Dataset entries
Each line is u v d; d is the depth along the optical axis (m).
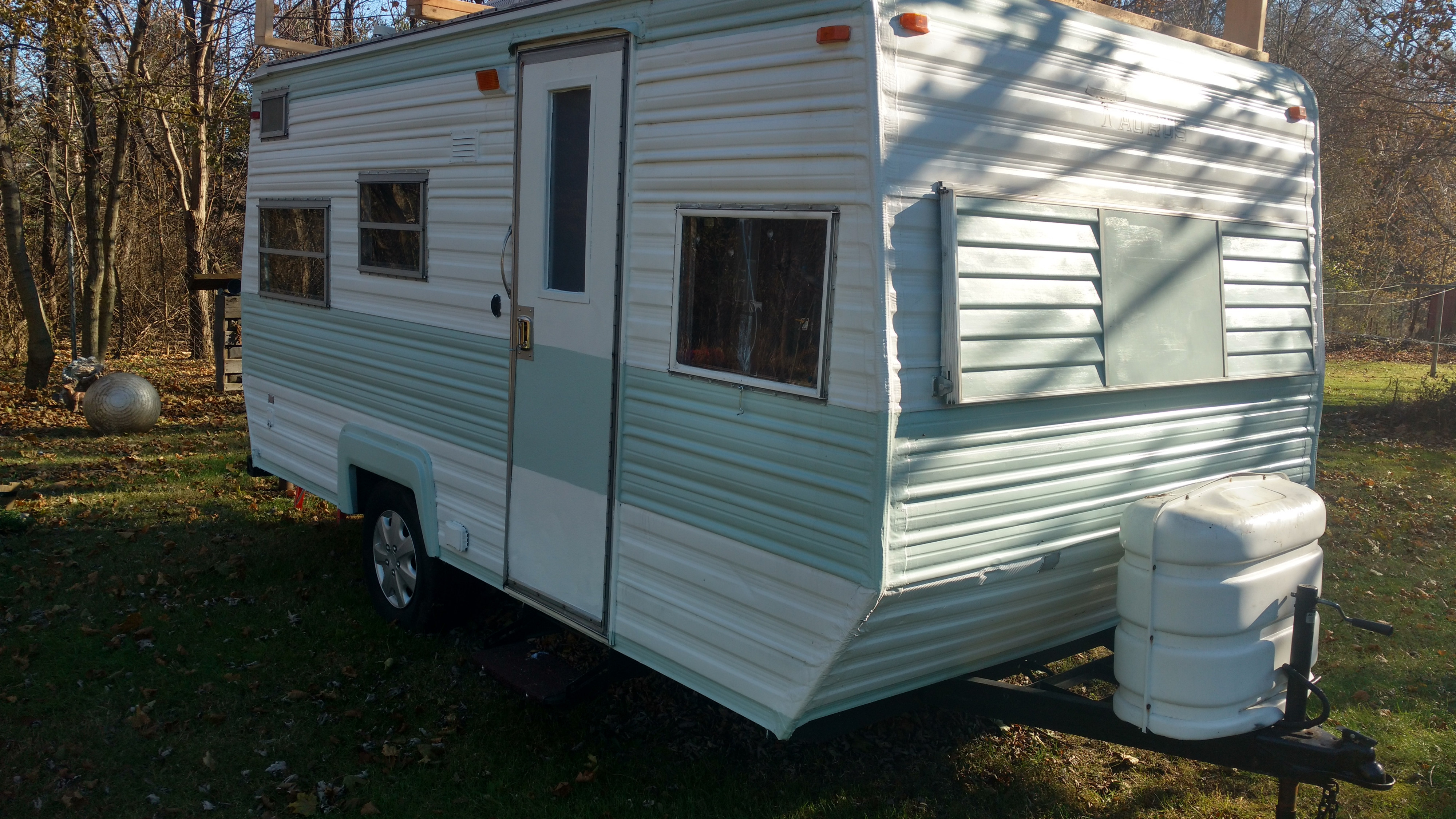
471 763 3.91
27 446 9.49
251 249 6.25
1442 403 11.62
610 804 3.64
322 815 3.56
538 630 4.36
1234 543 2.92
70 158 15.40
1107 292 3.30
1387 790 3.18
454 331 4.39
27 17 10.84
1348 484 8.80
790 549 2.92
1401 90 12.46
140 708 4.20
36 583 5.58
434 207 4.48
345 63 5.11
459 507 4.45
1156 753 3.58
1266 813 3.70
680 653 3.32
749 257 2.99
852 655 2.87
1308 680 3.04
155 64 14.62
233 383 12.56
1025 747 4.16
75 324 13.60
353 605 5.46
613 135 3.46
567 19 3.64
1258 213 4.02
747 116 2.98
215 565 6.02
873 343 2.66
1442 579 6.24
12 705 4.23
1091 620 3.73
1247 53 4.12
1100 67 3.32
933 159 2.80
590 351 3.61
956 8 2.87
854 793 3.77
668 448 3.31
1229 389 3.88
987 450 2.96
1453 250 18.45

---

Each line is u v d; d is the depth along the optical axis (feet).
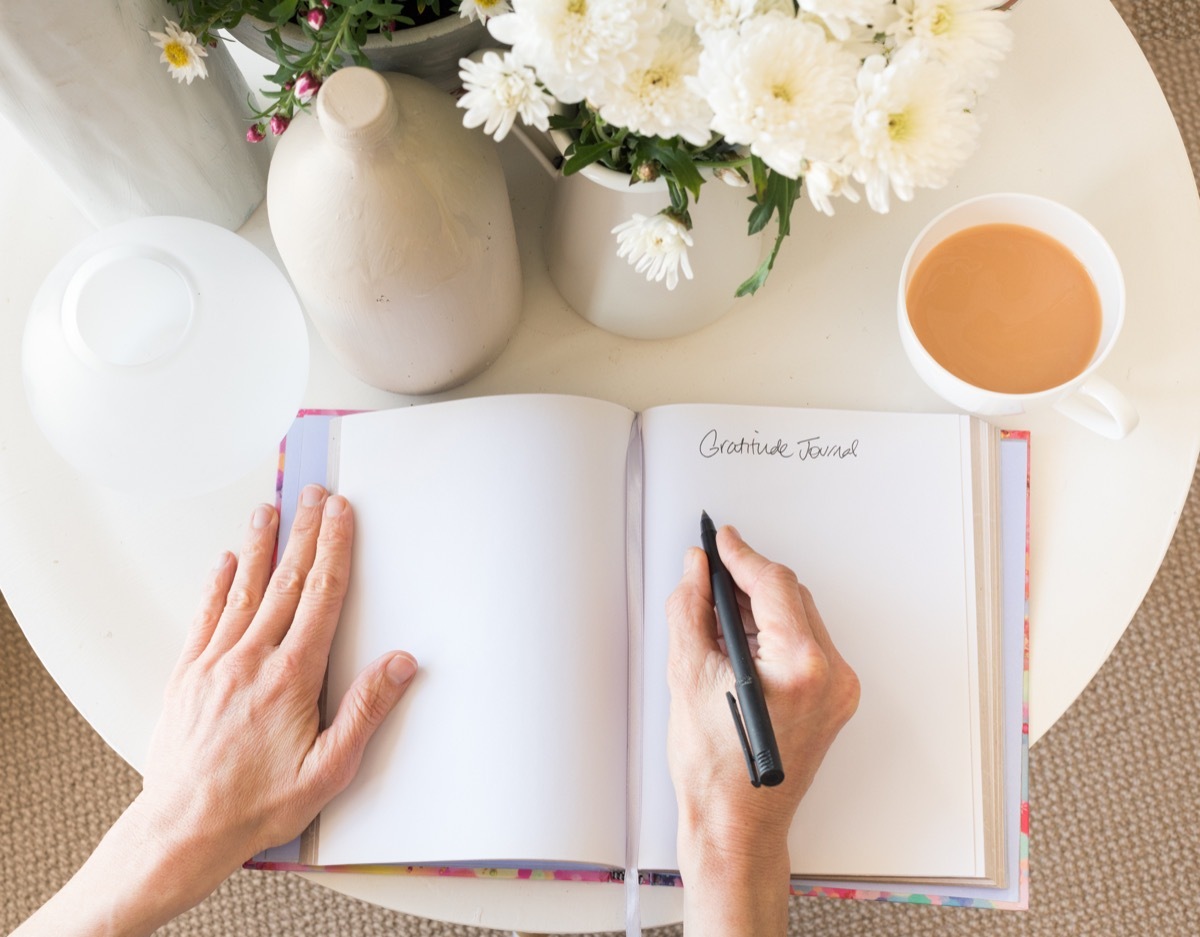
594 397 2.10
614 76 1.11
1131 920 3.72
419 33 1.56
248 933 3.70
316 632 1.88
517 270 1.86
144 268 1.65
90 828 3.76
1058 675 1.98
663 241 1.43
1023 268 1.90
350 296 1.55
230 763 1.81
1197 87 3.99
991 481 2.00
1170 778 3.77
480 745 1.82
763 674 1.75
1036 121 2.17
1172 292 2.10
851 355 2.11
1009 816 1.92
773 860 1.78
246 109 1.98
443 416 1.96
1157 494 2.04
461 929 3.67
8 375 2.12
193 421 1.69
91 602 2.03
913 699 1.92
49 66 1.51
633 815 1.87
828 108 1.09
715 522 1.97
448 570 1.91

-- What is required --
Please find every line in the records above that holds the word "optical" and copy it.

-- Exercise result --
Each line is u v d; d is the depth along the optical axis (m).
Each line is u v d; d is the depth along the optical axis (feet).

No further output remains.